Review: "Einstein's Dreams" by Alan Lightman


Reading Alan Lightman’s slim novel Einstein’s Dreams is like eating a few spoonfuls of pure cake icing. It is nothing but sugar and fat, bug you are thankful it is not the whole tub you have to consume. I don’t think I have come across a more saccharine and rather puerile book to be honest with you. It’s very well written and very imaginative with the places it goes and how rich the detail is. I just wish that for this book, Lightman could have used his talents in a better way, so instead of a challenging look at the nature of time and the intricacy of the world, we are left with someone rather maudlin, simple and way to easy to read. While I try to steer clear of making comparisons to book’s I have not read, I assume reading this book is a lot like reading The Alchemist by Paulo Coelho: a sort of dime-store guide to spirituality for those who’d rather feel than think. The small, 140-page book uses as its framing device conversations between a young Einstein and his friend Michele Besso sometime in 1905. But the bulk of the book is centered on dreams Einstein has about various worlds where time is perceived differently.
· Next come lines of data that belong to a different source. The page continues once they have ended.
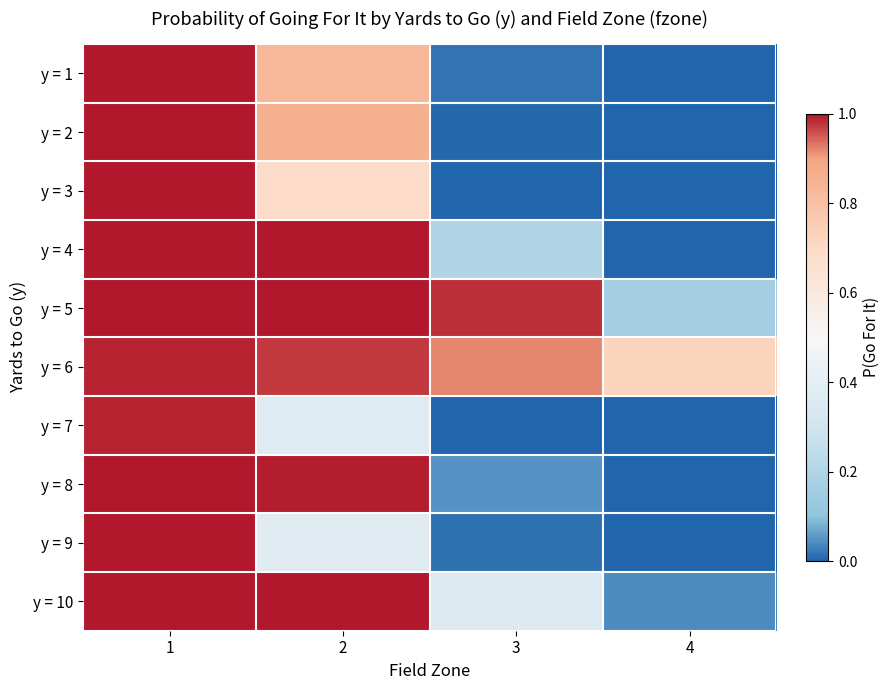

Reading right to left, extract all data points from this chart.

y = 1: 4=0.0	3=0.0	2=0.8	1=1.0
y = 2: 4=0.0	3=0.0	2=0.9	1=1.0
y = 3: 4=0.0	3=0.0	2=0.7	1=1.0
y = 4: 4=0.0	3=0.2	2=1.0	1=1.0
y = 5: 4=0.2	3=1.0	2=1.0	1=1.0
y = 6: 4=0.7	3=0.9	2=1.0	1=1.0
y = 7: 4=0.0	3=0.0	2=0.4	1=1.0
y = 8: 4=0.0	3=0.1	2=1.0	1=1.0
y = 9: 4=0.0	3=0.0	2=0.4	1=1.0
y = 10: 4=0.0	3=0.4	2=1.0	1=1.0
Some of the differences are concrete, such as one world where people’s lifespan is simply one day, and most others are more abstract, where time is simply a series of pictures, and people can be aware of many different time lines based on the decisions they make. There are characters in each dream, but they are one-dimensional and not as memorable as the conceptions of time Lightman creates. Some people may find something in this book, perhaps genius or even solace for some, but for me, it was a mercifully short exercise in very shallow philosophy.